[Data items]
= Beginning of Section =

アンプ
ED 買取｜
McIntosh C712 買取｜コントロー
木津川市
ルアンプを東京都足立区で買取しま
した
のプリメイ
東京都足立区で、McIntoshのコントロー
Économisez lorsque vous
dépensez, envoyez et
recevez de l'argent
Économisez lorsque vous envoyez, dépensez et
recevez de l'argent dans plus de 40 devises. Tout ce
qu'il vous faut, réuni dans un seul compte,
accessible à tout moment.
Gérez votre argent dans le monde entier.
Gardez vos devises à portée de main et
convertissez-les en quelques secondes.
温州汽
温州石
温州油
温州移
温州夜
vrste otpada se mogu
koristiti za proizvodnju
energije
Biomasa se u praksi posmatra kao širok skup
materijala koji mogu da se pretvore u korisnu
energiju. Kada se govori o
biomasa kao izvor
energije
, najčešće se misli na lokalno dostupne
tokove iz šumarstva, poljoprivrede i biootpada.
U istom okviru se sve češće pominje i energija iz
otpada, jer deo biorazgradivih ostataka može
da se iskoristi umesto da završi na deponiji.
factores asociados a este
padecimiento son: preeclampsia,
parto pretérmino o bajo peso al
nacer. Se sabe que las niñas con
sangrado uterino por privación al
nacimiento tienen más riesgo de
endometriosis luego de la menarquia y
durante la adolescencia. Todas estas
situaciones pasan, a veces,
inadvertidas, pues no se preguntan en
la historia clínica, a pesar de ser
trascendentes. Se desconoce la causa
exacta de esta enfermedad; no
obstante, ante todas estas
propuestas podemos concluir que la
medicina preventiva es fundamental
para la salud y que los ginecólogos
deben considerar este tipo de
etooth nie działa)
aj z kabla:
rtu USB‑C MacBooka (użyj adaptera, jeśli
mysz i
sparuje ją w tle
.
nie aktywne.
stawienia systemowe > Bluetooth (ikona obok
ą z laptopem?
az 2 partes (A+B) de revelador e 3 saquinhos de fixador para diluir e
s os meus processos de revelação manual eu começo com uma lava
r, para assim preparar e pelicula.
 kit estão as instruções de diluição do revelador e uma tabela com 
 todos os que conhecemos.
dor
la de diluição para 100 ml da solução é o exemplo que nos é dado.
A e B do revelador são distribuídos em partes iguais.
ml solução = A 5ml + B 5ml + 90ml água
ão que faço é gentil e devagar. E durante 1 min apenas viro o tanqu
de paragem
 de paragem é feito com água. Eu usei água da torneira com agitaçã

= End of Section =

TASK INSTRUCTIONS: Whatever the number of entries above, each one is to be copied exactly.

ANSWER TO THIS EXERCISE:
アンプ
ED 買取｜
McIntosh C712 買取｜コントロー
木津川市
ルアンプを東京都足立区で買取しま
した
のプリメイ
東京都足立区で、McIntoshのコントロー
Économisez lorsque vous
dépensez, envoyez et
recevez de l'argent
Économisez lorsque vous envoyez, dépensez et
recevez de l'argent dans plus de 40 devises. Tout ce
qu'il vous faut, réuni dans un seul compte,
accessible à tout moment.
Gérez votre argent dans le monde entier.
Gardez vos devises à portée de main et
convertissez-les en quelques secondes.
温州汽
温州石
温州油
温州移
温州夜
vrste otpada se mogu
koristiti za proizvodnju
energije
Biomasa se u praksi posmatra kao širok skup
materijala koji mogu da se pretvore u korisnu
energiju. Kada se govori o
biomasa kao izvor
energije
, najčešće se misli na lokalno dostupne
tokove iz šumarstva, poljoprivrede i biootpada.
U istom okviru se sve češće pominje i energija iz
otpada, jer deo biorazgradivih ostataka može
da se iskoristi umesto da završi na deponiji.
factores asociados a este
padecimiento son: preeclampsia,
parto pretérmino o bajo peso al
nacer. Se sabe que las niñas con
sangrado uterino por privación al
nacimiento tienen más riesgo de
endometriosis luego de la menarquia y
durante la adolescencia. Todas estas
situaciones pasan, a veces,
inadvertidas, pues no se preguntan en
la historia clínica, a pesar de ser
trascendentes. Se desconoce la causa
exacta de esta enfermedad; no
obstante, ante todas estas
propuestas podemos concluir que la
medicina preventiva es fundamental
para la salud y que los ginecólogos
deben considerar este tipo de
etooth nie działa)
aj z kabla:
rtu USB‑C MacBooka (użyj adaptera, jeśli
mysz i
sparuje ją w tle
.
nie aktywne.
stawienia systemowe > Bluetooth (ikona obok
ą z laptopem?
az 2 partes (A+B) de revelador e 3 saquinhos de fixador para diluir e
s os meus processos de revelação manual eu começo com uma lava
r, para assim preparar e pelicula.
 kit estão as instruções de diluição do revelador e uma tabela com 
 todos os que conhecemos.
dor
la de diluição para 100 ml da solução é o exemplo que nos é dado.
A e B do revelador são distribuídos em partes iguais.
ml solução = A 5ml + B 5ml + 90ml água
ão que faço é gentil e devagar. E durante 1 min apenas viro o tanqu
de paragem
 de paragem é feito com água. Eu usei água da torneira com agitaçã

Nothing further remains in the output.